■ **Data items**
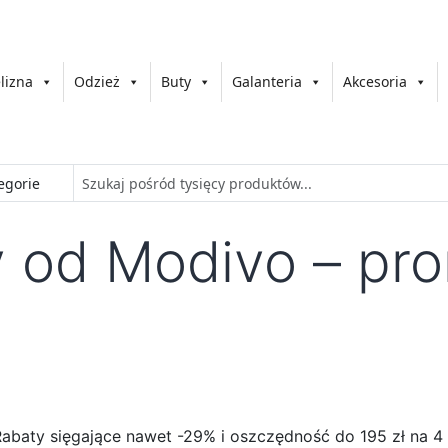
lizna
Odzież
Buty
Galanteria
Akcesoria
y od Modivo – pr
baty sięgające nawet -29% i oszczędność do 195 zł na 4 mo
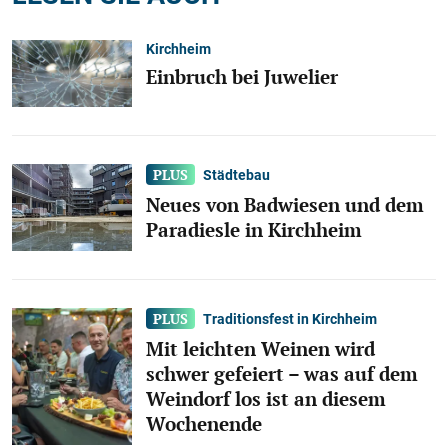
Kirchheim
Einbruch bei Juwelier
Städtebau
Neues von Badwiesen und dem
Paradiesle in Kirchheim
Traditionsfest in Kirchheim
Mit leichten Weinen wird
schwer gefeiert – was auf dem
Weindorf los ist an diesem
Wochenende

■ **WHAT YOU WILL DO**
Locate each line in the data above that contains the word "Kirchheim" and copy every such line in full.

■ **YOUR SOLUTION**
Kirchheim
Paradiesle in Kirchheim
Traditionsfest in Kirchheim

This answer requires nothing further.